Gary Marcus tries to exit his personal hole of irrelevance. I have been working in the fielf of computational linguistics for 30 years. Back in 2000, I worked with a team of linguists to implement a pretty refined syntactic parser (XIP) based on Shallow Parsing, a symbolic approach. We won with this system a SemEval competition as late as 2016 on Sentiment Analysis. But I never expected LLM to reach this level of competency in my lifetime. Critics are prone to describe the errors these models make, but they seem to forget that 1. It is not a search engine and 2. it is pretty knowledgeable in a huge range of domains, which no humans can equal. I use these models every day to create code or to explain concepts to me. It never ceases to amaze me.
He wrote that deep learning is “hitting a wall” 6 months before ChatGPT was released. Definitely needs to save face somehow.
Furthermore, there has been insane progress over the last few years, which presumably would not have happened if everyone had despaired on reading Marcus' 'hitting a wall' article and dropped everything to work on GOFAI.

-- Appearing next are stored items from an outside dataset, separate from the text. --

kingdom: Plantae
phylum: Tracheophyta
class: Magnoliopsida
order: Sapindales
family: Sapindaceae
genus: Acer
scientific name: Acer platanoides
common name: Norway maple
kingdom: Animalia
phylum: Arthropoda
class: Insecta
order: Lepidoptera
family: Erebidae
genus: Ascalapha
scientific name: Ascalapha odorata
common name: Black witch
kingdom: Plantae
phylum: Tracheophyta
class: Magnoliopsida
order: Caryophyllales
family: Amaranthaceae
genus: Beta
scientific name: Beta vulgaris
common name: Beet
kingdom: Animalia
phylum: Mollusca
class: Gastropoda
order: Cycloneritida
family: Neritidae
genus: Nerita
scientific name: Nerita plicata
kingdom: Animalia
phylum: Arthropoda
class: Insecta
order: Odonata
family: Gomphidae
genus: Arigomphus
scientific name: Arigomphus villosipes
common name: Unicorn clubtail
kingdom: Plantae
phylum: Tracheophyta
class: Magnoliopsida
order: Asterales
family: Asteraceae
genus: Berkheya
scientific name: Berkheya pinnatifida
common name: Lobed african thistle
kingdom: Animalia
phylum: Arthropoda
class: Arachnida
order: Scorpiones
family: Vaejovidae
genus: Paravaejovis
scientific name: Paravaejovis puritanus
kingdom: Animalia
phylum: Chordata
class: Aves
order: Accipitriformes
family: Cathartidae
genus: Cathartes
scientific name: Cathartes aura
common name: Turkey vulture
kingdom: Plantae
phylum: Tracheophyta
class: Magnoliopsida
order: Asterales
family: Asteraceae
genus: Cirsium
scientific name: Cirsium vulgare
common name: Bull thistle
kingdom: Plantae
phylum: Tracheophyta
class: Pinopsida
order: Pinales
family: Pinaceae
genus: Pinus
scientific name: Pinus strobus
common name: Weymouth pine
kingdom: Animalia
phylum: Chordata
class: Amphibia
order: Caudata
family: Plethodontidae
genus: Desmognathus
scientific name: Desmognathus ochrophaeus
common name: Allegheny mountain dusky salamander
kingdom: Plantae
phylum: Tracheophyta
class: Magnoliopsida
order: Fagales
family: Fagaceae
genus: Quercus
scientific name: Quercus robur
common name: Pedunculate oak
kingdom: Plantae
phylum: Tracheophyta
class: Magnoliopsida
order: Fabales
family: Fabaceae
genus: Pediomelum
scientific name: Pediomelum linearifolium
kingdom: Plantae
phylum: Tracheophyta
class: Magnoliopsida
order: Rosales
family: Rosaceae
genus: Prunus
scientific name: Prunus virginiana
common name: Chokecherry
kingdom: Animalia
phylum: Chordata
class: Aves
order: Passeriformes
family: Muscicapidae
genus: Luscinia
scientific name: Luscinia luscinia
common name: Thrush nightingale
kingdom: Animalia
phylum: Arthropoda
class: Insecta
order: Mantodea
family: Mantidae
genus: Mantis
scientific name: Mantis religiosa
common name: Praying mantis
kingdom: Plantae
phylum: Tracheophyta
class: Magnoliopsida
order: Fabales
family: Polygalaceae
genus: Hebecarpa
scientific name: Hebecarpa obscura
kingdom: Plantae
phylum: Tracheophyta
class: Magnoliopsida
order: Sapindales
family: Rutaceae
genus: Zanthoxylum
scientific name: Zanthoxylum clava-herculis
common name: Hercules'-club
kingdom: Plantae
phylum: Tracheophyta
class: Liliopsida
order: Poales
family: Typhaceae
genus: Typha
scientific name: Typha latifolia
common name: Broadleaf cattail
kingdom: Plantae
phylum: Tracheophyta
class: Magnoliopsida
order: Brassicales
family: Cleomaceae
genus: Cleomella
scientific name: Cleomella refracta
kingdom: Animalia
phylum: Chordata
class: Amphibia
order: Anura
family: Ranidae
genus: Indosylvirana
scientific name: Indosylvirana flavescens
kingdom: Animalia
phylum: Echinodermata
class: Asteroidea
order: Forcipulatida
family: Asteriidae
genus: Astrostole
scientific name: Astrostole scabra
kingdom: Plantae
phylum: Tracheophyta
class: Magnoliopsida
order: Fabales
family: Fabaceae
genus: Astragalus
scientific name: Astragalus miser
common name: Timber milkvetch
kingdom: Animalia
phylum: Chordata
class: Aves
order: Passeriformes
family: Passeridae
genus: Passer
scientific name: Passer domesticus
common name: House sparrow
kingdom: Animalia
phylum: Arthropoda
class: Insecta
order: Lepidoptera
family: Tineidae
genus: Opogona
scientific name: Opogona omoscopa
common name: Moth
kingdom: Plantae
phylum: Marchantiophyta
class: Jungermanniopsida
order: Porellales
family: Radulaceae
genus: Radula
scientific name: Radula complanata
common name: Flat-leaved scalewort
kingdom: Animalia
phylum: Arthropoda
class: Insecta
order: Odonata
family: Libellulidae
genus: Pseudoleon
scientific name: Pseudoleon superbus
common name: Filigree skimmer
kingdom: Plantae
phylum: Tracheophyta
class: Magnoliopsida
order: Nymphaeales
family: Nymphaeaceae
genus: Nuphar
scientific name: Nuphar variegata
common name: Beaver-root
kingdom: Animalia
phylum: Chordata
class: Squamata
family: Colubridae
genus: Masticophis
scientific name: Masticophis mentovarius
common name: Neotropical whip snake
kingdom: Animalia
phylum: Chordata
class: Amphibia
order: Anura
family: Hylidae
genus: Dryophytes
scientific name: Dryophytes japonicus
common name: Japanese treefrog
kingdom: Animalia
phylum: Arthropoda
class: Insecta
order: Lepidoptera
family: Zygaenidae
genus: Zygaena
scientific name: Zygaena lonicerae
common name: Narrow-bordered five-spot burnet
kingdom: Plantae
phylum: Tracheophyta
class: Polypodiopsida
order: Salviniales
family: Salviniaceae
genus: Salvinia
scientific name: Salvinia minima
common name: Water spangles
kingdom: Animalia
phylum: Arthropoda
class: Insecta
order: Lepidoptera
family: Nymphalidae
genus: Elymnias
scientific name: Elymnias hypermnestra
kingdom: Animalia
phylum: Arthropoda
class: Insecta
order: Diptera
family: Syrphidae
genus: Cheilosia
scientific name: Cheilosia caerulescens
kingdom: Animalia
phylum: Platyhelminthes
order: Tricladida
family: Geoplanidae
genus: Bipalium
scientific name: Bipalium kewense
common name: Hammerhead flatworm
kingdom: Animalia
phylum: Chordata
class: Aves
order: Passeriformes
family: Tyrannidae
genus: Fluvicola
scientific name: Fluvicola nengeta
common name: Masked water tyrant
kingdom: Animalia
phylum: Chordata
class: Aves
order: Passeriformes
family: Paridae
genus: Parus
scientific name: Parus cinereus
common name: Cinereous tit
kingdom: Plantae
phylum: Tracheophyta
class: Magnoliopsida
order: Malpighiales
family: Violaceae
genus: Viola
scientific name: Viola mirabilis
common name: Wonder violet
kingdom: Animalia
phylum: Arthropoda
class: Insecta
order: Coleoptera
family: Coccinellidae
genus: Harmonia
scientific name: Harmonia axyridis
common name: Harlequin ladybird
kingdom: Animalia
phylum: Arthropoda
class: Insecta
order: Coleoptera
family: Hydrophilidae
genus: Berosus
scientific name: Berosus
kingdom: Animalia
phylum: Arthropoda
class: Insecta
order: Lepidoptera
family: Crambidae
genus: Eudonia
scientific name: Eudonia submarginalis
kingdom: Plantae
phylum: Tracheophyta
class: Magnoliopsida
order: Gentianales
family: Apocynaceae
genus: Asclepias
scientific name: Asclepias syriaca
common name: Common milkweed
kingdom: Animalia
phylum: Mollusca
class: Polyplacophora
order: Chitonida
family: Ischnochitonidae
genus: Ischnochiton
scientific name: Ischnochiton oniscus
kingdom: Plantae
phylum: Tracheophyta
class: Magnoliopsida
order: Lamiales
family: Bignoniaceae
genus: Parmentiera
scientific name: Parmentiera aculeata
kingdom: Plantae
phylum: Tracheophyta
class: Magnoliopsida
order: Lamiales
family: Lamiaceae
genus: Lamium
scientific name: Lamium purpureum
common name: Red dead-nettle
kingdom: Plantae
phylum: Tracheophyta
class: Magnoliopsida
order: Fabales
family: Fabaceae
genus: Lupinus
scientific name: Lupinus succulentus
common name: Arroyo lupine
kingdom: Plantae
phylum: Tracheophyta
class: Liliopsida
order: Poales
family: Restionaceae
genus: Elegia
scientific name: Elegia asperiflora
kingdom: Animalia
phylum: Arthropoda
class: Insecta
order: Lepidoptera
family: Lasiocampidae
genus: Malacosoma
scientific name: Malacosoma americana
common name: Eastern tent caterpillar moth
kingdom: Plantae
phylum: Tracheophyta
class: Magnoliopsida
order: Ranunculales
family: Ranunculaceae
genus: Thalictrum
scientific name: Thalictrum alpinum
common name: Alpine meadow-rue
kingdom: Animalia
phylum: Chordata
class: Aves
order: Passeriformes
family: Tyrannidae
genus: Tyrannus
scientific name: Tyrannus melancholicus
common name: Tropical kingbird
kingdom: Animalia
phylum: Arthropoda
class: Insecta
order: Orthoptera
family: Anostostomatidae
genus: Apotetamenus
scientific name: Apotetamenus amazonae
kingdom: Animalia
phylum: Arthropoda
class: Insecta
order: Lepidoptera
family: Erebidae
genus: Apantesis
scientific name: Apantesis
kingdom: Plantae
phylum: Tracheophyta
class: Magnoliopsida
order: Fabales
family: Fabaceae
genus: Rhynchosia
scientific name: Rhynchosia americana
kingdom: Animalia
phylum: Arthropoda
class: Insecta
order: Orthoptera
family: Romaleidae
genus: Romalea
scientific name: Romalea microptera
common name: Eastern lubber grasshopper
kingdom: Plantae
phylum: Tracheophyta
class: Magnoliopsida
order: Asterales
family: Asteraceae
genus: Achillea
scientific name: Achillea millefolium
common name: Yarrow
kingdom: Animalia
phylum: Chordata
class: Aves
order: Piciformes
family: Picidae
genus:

But let's widen the lens a little bit:
`In 2015, shortly after Hinton joined Google, The Guardian reported that the company was on the verge of “developing algorithms with the capacity for logic, natural conversation and even flirtation.” In November 2020, Hinton told MIT Technology Review that “deep learning is going to be able to do everything.” I seriously doubt it.`
Well, we've certainly got natural conversation and flirtation, along with some kind of logic - especially if you're OK with accepting python programs as a form of response. This is well beyond what was considered possible at the time. We're certainly not at 'everything' but *shrug*. Maybe in ten years.
`nowhere near the ordinary day-to-day intelligence of Rosey the Robot, a science-fiction housekeeper that could not only interpret a wide variety of human requests but safely act on them in real time.`
It exists, it just isn't anywhere near economical for household tasks... https://www.wired.com/story/google-robot-learned-to-take-ord... LLM's look poised to upend robotics.
Marcus then goes extensively into why everyone should be looking at symbol-manipulation systems. And that's fine... But would be much more convincing if he could actually produce something that works. At some point, one asks, if your idea is so good, why haven't you actually solved any problems?